Тотальность и бесконечное

Левинас Эмманюэль

Шрифт:

И тем не менее воля, отделившаяся от творения, перед возможным предательством, которое ей угрожает на всем ее пути, осознает эту опасность и, осознавая, стремится избежать предательства. Таким образом, верная себе, воля в определенном смысле остается нерушимой, избегает собственной истории и обновляется. Внутренней истории не существует. Интериорность воли как бы подлежит юрисдикции, которая докапывается до ее замыслов и для которой смысл бытия моли полностью совпадает с ее внутренним желанием. Воления воли не довлеют над ней, и от юрисдикции, перед которой воля открыта, исходит прошение, возможность перечеркнут», историю, разрушить, избавиться от нее. Воля, таким образом, находится между предательством и верностью, которые одновременно характеризуют своеобразие ее силы. Однако верность не забывает предательства — и религиозная воля остается отношением с Другим. Верность достигается раскаянием и молитвой — привилегированным словом, в котором воля добивается верности самой себе, а прощение, удостоверяющее эту верность, приходит извне. Праведное дело внутренней воли, ее уверенность в том, что она непонята, в свою очередь обеспечивают ей отношение с тем, что находится вне ее. Воля ждет извне признания и прощения. Она ожидает этого от внеположенной воли, но не путем столкновения с ней, а через суждение; экстериорности чужд антагонизм волений, чужда история. Эта возможность оправдания и прощения в качестве религиозного сознания, где интериорность стремится слиться с бытием, открывается перед лицом Другого, с кем я могу говорить. Слово, поскольку оно принимает Другого как Другого, предлагает или жертвует ему продукт деятельности и, следовательно, не возвышается над экономикой. Таким образом, мы видим другую крайность волевой способности, отделенной от ее творения и преданной ею, а именно выражение, соотносящееся между тем с невыразимой деятельностью, через которую воля, свободная от истории, причастна истории.

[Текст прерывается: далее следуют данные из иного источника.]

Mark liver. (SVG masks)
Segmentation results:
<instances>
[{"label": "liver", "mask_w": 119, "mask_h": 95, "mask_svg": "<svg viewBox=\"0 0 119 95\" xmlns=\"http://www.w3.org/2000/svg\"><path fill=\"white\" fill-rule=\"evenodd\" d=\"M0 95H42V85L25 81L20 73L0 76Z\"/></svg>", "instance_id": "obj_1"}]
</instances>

Воля, в которой реализуется идентичность верного себе и одновременно предающего себя Самотождественного, не проистекает из эмпирической случайности, которая могла бы забросить данное сущее в окружение множества существ, оспаривающих его идентичность. Воля заключает этот дуализм предательства и верности в своей смертности, которая зарождается или осуществляется в телесности воли. Бытие, в котором множественность не означает ни простой делимости целого на части, ни простого единства некоего числа богов, живущих, каждый сам по себе, в промежутках между существами, нуждается в смертности и телесности, без которой властная воля либо воссоздала бы целое, либо как физическое тело, не смертное и не бессмертное, образовала бы некий блок. Отсрочка смерти в подверженной смерти воле, то есть время, является способом существования и реальностью отдельного сущего, вступившего в отношение с Другим. Этот промежуток времени надо принимать за исходную точку. В нем протекает разумная жизнь, которую не следует мерить идеалом вечности, расценивая ее длительность и ее цели как абсурдные либо иллюзорные.

3. Воля и смерть

В философской и религиозной традициях смерть трактуется либо как переход в небытие, либо как переход к иному существованию, продолжающемуся в новых обстоятельствах. Ее мыслят в рамках альтернативы между бытием и небытием, что диктуется смертью наших ближних, которые действительно перестают существовать в эмпирическом мире, что означает применительно к этому миру исчезновение или уход. Мы рассмотрим смерть как небытие более глубинно и в некотором роде априорно. сквозь призму страсти к убийству. Спонтанная интенциональность этой страсти нацелена на уничтожение. Каин, убивая Авеля, должен был обладать именно таким знанием о смерти. Отождествление смерти с небытием соответствует смерти Другого путем убийства. Однако такое небытие одновременно кажется чем-то невозможным. В самом деле, за пределами моего морального сознания Другой не может выступать в качестве Другого, его лицо говорит о моей моральной неспособности к уничтожению. Речь идет о запрете, безусловно, не являющемся просто-напросто невозможностью: он как раз допускает ту самую возможность, которую запрещает; однако в действительности запрет сам внедряется в эту возможность вместо того, чтобы допускать ее. Он не присоединяется задним числом — он глядит на меня из самой глубины взгляда, который я стремлюсь погасить, смотрит, как глаз, что будет из могилы глядеть на Каина. Таким образом, событие уничтожения в убийстве имеет сугубо относительный смысл как доведение до крайности отрицания, осуществленного внутри мира. В действительности оно подводит нас к положению, о котором мы не можем ничего сказать, даже — что это бытие, антитеза невозможного небытия.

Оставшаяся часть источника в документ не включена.